3 Architecture Deep Dive
Tier1 (Segment-level)
- Single-chip 51.2Tbps switch interconnects (128 + 8) X 200Gbps downstream ports and 60 X 400Gbps upstream ports per ToR.
- Employs backup ports to enhance host availability.
- For each host: 8 GPUs X 2 ports in dual-ToR design -> 16 ToRs in total for each segment.
- Customized cooling solution developed (optimized vapor chamber) to address overheating issues from increased chip power consumption.
Tier2 (Pod-level)
- Dual-plane aggregation eliminates hash polarization, load imbalance reduced by ~90%.
- Each Pod contains 15K GPUs (dual-plane doubles capacity).
- Optimized path selection via precise ECMP hashing and collective-library load balancing (disjoint-path aware).
Tier3 (Cross-Pod-level)
- High oversubscription (15:1), optimized for Pipeline Parallelism (PP) traffic which has lower bandwidth requirements.
- Dual-plane concept maintained at Core-level to prevent polarization issues for PP traffic across pods.
4 Frontend Network (Separated from Backend)
- Dedicated frontend NIC per host (2×200Gbps).
- Handles storage, management, and inference traffic separately, with full bisection bandwidth (1:1).
5 Operational Results
- Production deployment for 8 months without single-ToR failures.
- Observed performance gains:
- Overall training throughput: 14.9% improvement.
- Cross-segment traffic reduced by 37%.
- Collective communication performance boosted (up to 59% AllReduce, 158% Multi-AllReduce).
6 Reliability Evaluation
- Non-stacked dual-ToR ensures near-instant recovery from NIC-ToR link failures or flapping, compared to significant outages in single-ToR setups.
- Effective at avoiding catastrophic training interruptions.

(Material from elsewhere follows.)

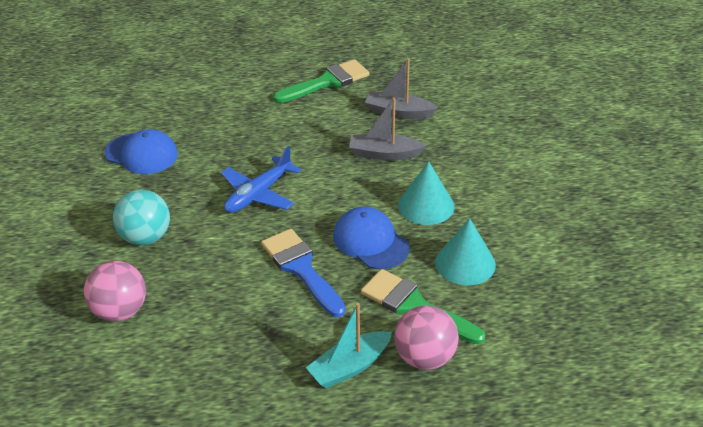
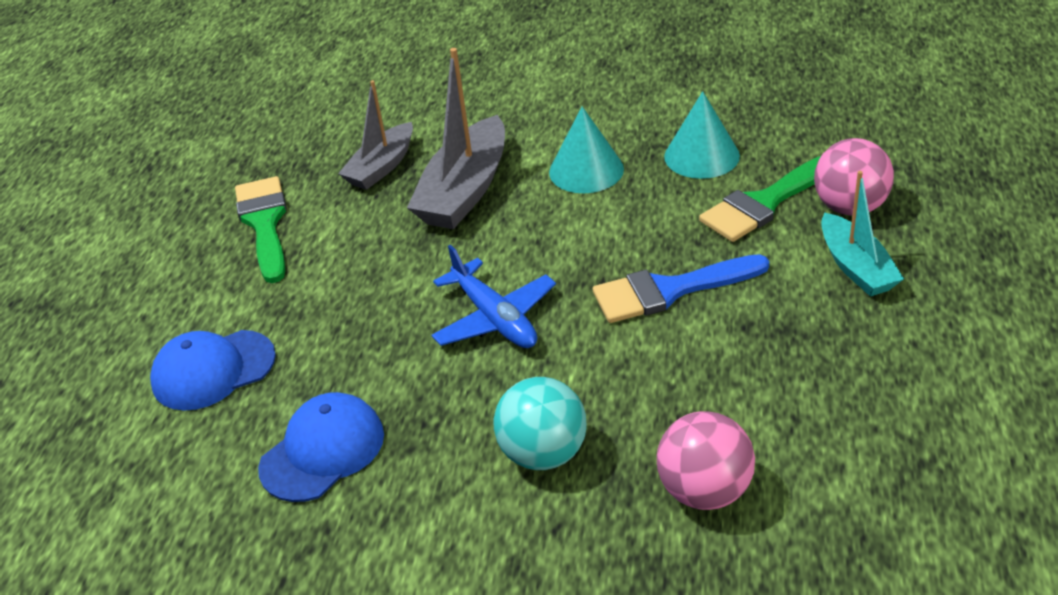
camera: 70 degrees left, 0 degrees up
(370, 241) = (637, 224): blue cap -> blue cap (213, 370)
(384, 154) = (465, 190): grey boat -> grey boat, size x1.56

7 Operational Experience & Lessons Learned
- Pod per data-center building aligns perfectly with current Alibaba infrastructure (18MW buildings, ~15K GPUs each).
- Use of multimode optical transceivers reduces intra-building networking costs by 70%.
- Rail-only tier2 rejected due to inflexibility in future model designs (e.g., MoE requires cross-rail communication).
- Complex wiring of HPN tackled using INT-based probes for verification.
8 Future-Proofing & Scalability
- Already planning future networks for upcoming 102.4Tbps chips.
- Support scalability to 100K GPUs through careful Core-level and cross-pod optimizations.
Comments
The paper proposes the dual-ToR to overcome the problem of single-point failure in ToR, with non-stacked design to further enhance the reliability. The dual-plane architecture also mitigates the hash polarization problem, targeting the low entropy challenge. The bursty traffic is prevented by more even load balancing with the help of rail-optimized network (isolating traffic of GPUs in different rails), dual-plane aggregation (isolating traffic of 2 ports in one NIC), and precise path selection.